→ PROBLEM DETAILS: Please read the records below and return each line holding the string "lines".

Records from a dataset
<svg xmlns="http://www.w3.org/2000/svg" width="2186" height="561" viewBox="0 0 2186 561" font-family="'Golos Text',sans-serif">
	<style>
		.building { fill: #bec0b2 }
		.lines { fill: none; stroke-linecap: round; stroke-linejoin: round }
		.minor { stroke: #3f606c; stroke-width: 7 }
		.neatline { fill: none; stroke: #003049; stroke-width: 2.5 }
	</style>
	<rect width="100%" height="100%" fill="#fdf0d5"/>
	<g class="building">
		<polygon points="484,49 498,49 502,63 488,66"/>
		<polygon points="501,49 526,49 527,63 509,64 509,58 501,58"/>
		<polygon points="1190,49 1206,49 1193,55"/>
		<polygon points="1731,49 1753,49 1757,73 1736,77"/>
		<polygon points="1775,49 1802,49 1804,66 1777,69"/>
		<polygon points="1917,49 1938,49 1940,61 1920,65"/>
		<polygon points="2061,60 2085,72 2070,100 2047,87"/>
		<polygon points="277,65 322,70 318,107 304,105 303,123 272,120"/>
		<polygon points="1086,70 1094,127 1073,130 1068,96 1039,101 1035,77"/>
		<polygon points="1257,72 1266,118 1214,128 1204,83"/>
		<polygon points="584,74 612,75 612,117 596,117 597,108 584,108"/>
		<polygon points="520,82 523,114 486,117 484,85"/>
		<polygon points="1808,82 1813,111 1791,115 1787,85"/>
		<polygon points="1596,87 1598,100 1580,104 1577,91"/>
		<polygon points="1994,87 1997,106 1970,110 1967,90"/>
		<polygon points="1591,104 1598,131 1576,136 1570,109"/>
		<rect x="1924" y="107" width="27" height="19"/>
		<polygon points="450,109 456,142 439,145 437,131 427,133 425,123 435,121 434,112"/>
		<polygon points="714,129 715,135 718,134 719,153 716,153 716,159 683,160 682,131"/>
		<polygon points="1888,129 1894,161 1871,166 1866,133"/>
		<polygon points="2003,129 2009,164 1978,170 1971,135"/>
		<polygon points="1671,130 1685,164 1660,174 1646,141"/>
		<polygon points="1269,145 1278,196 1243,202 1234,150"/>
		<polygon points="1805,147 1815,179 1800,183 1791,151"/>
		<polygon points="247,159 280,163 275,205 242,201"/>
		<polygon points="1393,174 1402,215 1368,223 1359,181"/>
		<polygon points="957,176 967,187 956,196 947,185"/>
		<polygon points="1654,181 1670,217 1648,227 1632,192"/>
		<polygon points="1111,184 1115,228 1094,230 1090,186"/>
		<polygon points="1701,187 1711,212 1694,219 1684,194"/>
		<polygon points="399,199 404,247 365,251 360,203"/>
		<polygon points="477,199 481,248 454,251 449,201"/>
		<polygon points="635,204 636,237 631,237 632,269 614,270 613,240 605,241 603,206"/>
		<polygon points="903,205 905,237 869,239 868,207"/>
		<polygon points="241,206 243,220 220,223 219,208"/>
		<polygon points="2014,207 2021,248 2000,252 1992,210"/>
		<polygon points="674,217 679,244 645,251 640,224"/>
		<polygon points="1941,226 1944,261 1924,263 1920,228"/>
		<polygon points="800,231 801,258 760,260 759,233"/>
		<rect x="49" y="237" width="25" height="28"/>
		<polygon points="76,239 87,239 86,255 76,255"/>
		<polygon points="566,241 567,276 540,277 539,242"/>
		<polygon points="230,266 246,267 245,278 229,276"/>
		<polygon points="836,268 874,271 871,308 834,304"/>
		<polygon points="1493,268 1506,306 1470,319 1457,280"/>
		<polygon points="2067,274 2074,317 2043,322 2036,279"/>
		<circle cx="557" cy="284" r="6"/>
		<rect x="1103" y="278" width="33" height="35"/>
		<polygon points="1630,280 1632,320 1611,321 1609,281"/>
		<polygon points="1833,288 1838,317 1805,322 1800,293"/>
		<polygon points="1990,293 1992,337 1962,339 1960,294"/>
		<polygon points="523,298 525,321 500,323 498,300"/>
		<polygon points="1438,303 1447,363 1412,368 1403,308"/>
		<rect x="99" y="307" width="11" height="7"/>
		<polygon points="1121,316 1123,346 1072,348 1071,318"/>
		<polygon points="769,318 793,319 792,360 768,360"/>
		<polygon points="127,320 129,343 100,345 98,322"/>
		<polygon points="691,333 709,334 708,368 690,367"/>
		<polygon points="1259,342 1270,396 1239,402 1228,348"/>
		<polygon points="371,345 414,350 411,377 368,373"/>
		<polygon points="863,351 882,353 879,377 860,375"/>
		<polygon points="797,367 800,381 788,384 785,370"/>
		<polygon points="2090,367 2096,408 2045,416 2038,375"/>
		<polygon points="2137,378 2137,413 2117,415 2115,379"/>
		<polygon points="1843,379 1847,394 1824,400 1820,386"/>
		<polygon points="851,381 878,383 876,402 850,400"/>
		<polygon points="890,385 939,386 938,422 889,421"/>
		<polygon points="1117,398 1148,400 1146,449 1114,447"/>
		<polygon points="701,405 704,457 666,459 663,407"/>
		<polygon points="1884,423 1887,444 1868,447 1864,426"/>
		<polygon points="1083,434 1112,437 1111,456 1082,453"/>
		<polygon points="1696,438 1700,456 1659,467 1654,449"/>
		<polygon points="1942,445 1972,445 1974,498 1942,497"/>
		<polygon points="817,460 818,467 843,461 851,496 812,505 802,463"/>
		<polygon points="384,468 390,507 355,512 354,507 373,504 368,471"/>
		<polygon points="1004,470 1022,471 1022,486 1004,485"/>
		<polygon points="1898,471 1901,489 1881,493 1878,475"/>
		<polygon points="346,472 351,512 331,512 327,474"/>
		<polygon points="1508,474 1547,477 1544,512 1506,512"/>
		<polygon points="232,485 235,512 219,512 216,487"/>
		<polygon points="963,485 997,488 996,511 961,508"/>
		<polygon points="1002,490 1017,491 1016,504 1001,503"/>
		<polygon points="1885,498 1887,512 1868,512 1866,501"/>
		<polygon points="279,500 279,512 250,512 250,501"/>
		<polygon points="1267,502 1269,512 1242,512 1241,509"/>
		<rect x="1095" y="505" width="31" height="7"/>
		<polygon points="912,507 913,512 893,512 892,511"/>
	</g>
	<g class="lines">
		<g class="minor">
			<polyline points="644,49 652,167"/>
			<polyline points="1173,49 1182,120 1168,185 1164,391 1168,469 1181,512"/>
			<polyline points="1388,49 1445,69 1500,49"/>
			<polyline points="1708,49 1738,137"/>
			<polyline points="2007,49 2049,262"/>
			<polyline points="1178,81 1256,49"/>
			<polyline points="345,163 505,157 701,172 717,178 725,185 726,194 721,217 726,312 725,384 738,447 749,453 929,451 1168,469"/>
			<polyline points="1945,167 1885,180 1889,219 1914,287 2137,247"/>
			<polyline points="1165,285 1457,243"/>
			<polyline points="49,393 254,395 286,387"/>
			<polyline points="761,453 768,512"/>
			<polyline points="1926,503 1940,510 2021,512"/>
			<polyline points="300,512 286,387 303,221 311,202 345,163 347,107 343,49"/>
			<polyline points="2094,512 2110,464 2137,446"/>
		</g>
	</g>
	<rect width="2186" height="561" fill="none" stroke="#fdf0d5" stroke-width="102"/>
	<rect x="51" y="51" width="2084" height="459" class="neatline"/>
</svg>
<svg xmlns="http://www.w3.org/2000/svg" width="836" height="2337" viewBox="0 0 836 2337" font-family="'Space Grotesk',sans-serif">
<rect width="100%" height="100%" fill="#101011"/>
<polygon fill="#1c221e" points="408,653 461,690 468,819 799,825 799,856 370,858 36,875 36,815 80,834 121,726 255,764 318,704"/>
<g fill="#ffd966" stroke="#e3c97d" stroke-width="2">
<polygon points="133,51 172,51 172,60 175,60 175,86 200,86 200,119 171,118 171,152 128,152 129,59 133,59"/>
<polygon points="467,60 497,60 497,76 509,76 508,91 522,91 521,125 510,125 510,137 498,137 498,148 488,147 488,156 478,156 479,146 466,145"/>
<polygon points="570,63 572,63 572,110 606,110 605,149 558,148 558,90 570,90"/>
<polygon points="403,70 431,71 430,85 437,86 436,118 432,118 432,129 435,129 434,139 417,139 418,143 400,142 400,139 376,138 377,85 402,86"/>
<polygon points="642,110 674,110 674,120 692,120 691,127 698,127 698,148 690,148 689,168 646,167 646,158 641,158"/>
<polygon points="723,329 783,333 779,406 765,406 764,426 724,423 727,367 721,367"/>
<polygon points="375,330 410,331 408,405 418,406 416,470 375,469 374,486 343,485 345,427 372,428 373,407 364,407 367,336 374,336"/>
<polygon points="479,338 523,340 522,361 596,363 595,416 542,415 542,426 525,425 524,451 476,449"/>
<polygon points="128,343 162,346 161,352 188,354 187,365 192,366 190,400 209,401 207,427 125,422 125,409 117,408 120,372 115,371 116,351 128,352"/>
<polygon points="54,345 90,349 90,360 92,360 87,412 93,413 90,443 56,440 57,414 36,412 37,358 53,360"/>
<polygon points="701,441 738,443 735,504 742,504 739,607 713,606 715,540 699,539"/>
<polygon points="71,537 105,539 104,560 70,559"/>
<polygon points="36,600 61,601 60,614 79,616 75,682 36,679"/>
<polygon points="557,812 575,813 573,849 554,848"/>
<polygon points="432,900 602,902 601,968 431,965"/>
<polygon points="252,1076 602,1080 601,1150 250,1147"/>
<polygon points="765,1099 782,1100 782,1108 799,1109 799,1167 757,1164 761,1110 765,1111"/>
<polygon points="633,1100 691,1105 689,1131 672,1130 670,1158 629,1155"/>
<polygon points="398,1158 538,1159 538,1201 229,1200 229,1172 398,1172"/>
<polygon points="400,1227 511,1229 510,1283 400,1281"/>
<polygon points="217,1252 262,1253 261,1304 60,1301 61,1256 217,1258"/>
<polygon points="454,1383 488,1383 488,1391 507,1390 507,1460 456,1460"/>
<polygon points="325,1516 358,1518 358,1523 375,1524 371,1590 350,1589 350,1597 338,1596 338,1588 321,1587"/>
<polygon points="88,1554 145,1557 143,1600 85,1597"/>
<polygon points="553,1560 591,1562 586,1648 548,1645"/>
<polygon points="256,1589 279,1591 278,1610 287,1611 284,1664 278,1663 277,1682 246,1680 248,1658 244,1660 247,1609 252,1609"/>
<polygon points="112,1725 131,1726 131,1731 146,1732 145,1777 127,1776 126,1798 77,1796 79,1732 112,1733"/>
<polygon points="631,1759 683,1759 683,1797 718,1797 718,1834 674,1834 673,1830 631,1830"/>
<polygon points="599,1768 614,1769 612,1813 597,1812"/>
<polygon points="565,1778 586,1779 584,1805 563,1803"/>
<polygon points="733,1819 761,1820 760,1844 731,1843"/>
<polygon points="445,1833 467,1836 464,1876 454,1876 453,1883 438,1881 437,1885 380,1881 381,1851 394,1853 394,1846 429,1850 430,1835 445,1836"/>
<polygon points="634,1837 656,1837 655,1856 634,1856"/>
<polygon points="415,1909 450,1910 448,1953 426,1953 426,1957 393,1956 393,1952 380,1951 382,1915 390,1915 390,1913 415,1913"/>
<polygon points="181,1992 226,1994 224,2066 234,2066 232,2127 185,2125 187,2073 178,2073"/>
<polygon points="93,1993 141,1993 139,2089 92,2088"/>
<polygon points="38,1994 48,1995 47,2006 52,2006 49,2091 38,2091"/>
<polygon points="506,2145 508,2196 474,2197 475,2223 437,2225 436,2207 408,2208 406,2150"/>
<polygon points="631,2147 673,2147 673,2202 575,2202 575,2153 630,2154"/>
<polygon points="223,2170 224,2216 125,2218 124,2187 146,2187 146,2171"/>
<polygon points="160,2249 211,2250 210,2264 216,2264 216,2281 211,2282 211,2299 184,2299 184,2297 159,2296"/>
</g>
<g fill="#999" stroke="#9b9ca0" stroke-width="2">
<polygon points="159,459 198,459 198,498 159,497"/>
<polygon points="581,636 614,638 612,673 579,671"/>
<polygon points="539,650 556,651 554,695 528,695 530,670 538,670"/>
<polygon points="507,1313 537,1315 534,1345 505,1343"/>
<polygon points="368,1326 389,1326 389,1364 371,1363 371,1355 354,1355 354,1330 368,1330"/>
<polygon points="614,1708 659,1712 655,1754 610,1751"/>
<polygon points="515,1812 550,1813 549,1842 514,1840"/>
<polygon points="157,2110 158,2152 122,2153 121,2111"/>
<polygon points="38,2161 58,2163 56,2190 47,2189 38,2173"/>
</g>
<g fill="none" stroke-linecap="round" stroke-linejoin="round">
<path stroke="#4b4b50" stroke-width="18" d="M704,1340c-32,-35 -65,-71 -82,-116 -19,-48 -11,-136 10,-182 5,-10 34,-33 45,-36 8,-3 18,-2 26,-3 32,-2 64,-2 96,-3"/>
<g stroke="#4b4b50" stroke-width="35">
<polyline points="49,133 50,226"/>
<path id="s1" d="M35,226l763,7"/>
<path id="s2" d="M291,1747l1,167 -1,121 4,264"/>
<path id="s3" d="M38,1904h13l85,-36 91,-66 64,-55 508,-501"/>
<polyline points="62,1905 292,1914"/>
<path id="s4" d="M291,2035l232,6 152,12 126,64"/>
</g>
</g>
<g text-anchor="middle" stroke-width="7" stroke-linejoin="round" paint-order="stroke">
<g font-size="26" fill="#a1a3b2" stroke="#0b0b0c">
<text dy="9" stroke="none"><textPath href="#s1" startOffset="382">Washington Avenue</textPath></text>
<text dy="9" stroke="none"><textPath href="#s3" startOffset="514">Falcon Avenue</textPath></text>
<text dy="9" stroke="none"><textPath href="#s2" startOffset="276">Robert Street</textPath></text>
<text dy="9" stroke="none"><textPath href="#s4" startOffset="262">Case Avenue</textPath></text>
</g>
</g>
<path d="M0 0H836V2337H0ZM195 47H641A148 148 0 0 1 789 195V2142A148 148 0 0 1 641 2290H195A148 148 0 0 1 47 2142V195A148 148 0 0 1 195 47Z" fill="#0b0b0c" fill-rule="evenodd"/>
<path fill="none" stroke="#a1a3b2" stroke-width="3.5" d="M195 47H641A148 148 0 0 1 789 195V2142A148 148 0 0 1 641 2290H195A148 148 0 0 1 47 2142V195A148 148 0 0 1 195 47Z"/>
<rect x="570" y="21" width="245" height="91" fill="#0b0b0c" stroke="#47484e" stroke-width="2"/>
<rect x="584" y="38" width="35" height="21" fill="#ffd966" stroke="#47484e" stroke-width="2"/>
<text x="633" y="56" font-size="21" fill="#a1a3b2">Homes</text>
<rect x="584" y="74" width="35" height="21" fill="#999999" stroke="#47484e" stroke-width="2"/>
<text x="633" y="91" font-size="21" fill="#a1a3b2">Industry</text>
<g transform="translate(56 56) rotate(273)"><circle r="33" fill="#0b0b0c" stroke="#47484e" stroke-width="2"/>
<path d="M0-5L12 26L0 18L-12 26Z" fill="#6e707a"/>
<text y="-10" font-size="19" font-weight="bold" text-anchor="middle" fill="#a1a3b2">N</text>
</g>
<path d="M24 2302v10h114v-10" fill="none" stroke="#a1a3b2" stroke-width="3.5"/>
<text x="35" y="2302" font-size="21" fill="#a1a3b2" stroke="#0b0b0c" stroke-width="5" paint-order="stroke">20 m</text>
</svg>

→ SOLUTION TO THIS EXERCISE:
		.lines { fill: none; stroke-linecap: round; stroke-linejoin: round }
	<g class="lines">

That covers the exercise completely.